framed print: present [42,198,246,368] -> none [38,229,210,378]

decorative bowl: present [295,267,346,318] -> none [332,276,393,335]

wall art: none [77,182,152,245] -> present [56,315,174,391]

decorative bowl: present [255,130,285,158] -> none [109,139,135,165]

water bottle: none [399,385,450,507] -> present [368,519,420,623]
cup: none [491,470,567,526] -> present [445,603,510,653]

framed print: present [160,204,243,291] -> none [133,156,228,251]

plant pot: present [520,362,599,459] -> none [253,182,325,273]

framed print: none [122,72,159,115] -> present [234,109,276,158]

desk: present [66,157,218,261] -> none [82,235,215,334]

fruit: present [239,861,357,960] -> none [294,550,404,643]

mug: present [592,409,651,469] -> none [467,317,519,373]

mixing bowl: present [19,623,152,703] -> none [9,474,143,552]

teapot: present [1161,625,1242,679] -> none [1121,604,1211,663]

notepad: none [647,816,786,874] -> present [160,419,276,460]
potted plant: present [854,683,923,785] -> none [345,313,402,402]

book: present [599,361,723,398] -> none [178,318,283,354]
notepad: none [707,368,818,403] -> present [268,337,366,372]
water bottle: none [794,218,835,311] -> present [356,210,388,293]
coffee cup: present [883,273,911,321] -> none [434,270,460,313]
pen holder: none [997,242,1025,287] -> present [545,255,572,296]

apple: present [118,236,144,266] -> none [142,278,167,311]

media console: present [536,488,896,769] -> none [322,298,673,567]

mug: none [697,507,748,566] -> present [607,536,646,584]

____

### BRIEF
Where a line above holds the word "notepad", copy it.

### WRITTEN RESPONSE
notepad: none [647,816,786,874] -> present [160,419,276,460]
notepad: none [707,368,818,403] -> present [268,337,366,372]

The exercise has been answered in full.